Texto del documento:
La producción cooperativa y el intercambio sin beneficios no podrán nacer del consenso con el poder sino de la imposición por parte de los oprimidos de unas condiciones sociales que proscriban la producción industrial y el comercio lucrativo. La lucha contra la opresión -que como diría Anders, ocurre entre víctimas y culpables- es la única que puede sentar las bases de una «democracia ecológica local» y una autonomía social, en los alrededores de Kinshasa y en todas partes.

La ideología del decrecimiento es la última mutación del ciudadanismo tras el miserable fracaso del movimiento contracumbres; una ilusión renovable, como dirían Los Amigos de Ludd. Como trivialización de la protesta y supresión del conflicto, es un arma auxiliar de la dominación. En los días que corren, el capital ha salido vencedor, como ya saliera de la lucha de clases de los sesenta y setenta. Sin nada ni nadie que le detenga prosigue su carrera de destrucción creciendo sin parar, esta vez gracias a las aportaciones ecologistas y ciudadanistas. Una sociedad libre no puede concebirse sin su abolición que para el partido del decrecimiento acarrearía el caos social y el terrorismo, algo que de sobra está presente y que configura paulatinamente un régimen ecofascista. Dada la magnitud de la catástrofe ecológica, luchar por una vida libre no es diferente a luchar por salvar la vida. Pero la lucha por la supervivencia -por las redes de intercambio regionales, por el transporte público o por las tecnologías limpias- no significa nada separada del combate anticapitalista; es más su fuerza radica en la intensidad de dicho combate. Se trata de un movimiento de secesión pero también de subversión, cuyo empuje depende más de la profundidad de la crisis social que de la crisis ecológica. Dicho de otra manera, de la conversión de la crisis ecológica en crisis social, y por lo tanto, de su transformación en lucha de clases de nuevo tipo. Si ésta alcanza un nivel suficiente, las fuerzas de los oprimidos podrán desplazar al capitalismo y abolirlo. Entonces la humanidad podrá reconciliarse con la naturaleza y reparar los daños a la libertad, a la dignidad y al deseo provocados por los intentos de dominarla.
Extraido de la publicación Resquicios, Año IV, Número 6, Abril de 2009.

Datos disponibles:
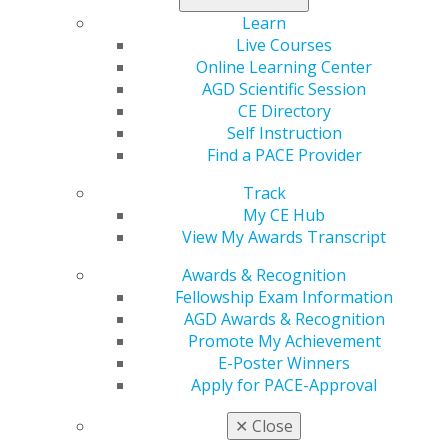
everything else.* With no annual fee, free employee
Learn
cards and exclusive perks, it’s built for your business.
Live Courses
Online Learning Center
Apply today, and make every purchase pay off
.
AGD Scientific Session
*See Rewards Terms and Conditions for details.
CE Directory
Self Instruction
Find a PACE Provider
Track
My CE Hub
View My Awards Transcript
Awards & Recognition
Fellowship Exam Information
AGD Awards & Recognition
560 W. Lake St., Sixth Floor
Promote My Achievement
Chicago, IL 60661-6600
E-Poster Winners
888.AGD.DENT
Apply for PACE-Approval
Facebook
Twitter
LinkedIn
YouTube
Instagram
✕
Close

Enunciado de la tarea: Repite tal cual un fragmento del texto sobre el decrecimiento: empieza en las palabras que contienen «La producción cooperativa» y detente después de «en todas partes.». Los registros no tienen relación con el texto sobre el decrecimiento.

Resultado del ejercicio:
La producción cooperativa y el intercambio sin beneficios no podrán nacer del consenso con el poder sino de la imposición por parte de los oprimidos de unas condiciones sociales que proscriban la producción industrial y el comercio lucrativo. La lucha contra la opresión -que como diría Anders, ocurre entre víctimas y culpables- es la única que puede sentar las bases de una «democracia ecológica local» y una autonomía social, en los alrededores de Kinshasa y en todas partes.